STATED TASK 1: Return every line in the rows below that contains the string "number".

DOCUMENT:
════════════════
In older versions of A-Shell, random files were limited 2GB. This NOT the case now and the new limit is too large to worry about. Note, however, that sequential files, as well as old ISAM files, remain limited to 2GB.

Also BASORT remains limited to 2GB. You can, however, use the third-party Optech sort routine, which is much faster anyway; contact us for details if you have large files to sort, or complex sorting requirements not handled by BASORT.

Implemented at this time was a runtime option to allow random files to grow record by record, sort of like sequential files, or like ISAM-A files. The motivation for this was initially just to get around the 2GB limit on sequential files for ISMUTL dump/load operations, but it may be useful in a variety of situations. Notes:

Enable the mode by setting bit GOP_EXTFIO (&h02) in the first bank of options and GOP2_AUTOX_RAN (&h01000000) in the second bank, using MX_GETOPTIONS, MX_SETOPTIONS:

xcall MIAMEX, MX_GETOPTIONS, options1, options2

OPTIONS1 = OPTIONS1 or GOP_EXTFIO

OPTIONS2 = OPTIONS2 or GOP2_AUTOX_RAN

xcall MIAMEX, MX_SETOPTIONS, options1, options2

 

Once set, the mode is available to all random files. (You can also set EXTFIO using SET EXTFIO or OPTIONS=EXTFIO.)
════════════════
INPUT MATERIAL:
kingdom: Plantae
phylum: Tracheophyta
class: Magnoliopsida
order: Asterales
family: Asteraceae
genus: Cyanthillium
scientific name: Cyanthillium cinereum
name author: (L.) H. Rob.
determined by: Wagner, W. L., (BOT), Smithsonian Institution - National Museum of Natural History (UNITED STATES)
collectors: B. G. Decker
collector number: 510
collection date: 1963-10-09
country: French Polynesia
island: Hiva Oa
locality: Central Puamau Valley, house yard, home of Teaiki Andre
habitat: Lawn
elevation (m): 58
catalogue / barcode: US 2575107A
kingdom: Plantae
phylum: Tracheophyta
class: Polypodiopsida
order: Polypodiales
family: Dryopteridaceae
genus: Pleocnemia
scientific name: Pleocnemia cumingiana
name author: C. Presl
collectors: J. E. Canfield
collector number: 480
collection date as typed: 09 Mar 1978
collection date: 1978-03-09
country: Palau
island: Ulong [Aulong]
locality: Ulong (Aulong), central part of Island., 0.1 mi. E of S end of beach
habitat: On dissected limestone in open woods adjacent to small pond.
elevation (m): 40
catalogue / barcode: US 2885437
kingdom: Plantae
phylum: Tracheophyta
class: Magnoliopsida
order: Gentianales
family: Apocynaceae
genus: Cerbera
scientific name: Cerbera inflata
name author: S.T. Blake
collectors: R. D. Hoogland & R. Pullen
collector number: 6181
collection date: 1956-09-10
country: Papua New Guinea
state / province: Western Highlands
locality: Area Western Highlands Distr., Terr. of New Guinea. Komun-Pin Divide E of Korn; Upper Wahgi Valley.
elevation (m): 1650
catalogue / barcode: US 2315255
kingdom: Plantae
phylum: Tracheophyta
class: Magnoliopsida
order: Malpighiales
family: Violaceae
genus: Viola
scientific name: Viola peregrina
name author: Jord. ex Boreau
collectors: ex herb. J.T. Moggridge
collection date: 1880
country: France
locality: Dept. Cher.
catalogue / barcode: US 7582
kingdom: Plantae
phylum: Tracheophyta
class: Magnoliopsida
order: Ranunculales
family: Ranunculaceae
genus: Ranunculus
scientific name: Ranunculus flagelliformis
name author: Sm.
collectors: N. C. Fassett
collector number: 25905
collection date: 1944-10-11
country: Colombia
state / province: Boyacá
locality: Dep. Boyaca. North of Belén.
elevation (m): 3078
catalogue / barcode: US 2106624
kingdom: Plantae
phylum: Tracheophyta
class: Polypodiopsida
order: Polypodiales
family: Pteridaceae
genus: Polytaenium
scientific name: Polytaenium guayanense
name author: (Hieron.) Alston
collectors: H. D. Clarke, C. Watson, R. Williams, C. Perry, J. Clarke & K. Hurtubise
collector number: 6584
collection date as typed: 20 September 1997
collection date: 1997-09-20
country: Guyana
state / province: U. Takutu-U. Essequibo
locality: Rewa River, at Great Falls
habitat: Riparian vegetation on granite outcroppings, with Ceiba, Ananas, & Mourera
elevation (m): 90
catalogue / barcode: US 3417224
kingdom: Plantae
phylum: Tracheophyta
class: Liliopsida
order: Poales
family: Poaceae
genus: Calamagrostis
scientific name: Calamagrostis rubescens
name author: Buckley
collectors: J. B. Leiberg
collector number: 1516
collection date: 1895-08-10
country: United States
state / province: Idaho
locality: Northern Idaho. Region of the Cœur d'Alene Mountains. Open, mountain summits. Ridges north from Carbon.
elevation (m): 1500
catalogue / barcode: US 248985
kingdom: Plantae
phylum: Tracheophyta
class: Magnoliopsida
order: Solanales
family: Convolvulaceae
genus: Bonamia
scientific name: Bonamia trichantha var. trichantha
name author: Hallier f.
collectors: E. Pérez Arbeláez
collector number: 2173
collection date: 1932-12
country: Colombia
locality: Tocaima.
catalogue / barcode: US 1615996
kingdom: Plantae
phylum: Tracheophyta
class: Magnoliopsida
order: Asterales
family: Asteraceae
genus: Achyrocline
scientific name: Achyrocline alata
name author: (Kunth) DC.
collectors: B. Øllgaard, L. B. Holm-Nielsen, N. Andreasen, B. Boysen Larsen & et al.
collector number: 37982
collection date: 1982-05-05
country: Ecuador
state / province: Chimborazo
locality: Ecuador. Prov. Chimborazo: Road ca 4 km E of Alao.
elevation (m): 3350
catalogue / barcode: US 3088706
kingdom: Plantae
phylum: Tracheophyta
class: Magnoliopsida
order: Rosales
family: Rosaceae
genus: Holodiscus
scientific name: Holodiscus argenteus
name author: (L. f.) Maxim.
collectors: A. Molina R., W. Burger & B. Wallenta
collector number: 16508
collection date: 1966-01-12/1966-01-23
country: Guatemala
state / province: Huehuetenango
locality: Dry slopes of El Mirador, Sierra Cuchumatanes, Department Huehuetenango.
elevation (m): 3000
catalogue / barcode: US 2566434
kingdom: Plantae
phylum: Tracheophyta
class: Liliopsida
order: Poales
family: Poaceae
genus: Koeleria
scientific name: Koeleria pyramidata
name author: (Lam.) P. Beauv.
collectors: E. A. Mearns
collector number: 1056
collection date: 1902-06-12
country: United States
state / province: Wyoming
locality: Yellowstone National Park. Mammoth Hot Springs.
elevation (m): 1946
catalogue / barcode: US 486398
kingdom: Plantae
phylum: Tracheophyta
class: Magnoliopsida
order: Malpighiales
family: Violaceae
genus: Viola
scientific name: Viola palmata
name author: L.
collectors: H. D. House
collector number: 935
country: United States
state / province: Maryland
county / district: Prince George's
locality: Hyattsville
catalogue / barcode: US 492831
════════════════
STATED TASK 2: Reproduce verbatim the stretch of the A-Shell file size note above from "xcall MIAMEX, MX_GETOPTIONS, options1, options2" through "EXTFIO or OPTIONS=EXTFIO.)".

WRITTEN RESPONSE 1:
collector number: 510
collector number: 480
collector number: 6181
collector number: 25905
collector number: 6584
collector number: 1516
collector number: 2173
collector number: 37982
collector number: 16508
collector number: 1056
collector number: 935

WRITTEN RESPONSE 2:
xcall MIAMEX, MX_GETOPTIONS, options1, options2

OPTIONS1 = OPTIONS1 or GOP_EXTFIO

OPTIONS2 = OPTIONS2 or GOP2_AUTOX_RAN

xcall MIAMEX, MX_SETOPTIONS, options1, options2

 

Once set, the mode is available to all random files. (You can also set EXTFIO using SET EXTFIO or OPTIONS=EXTFIO.)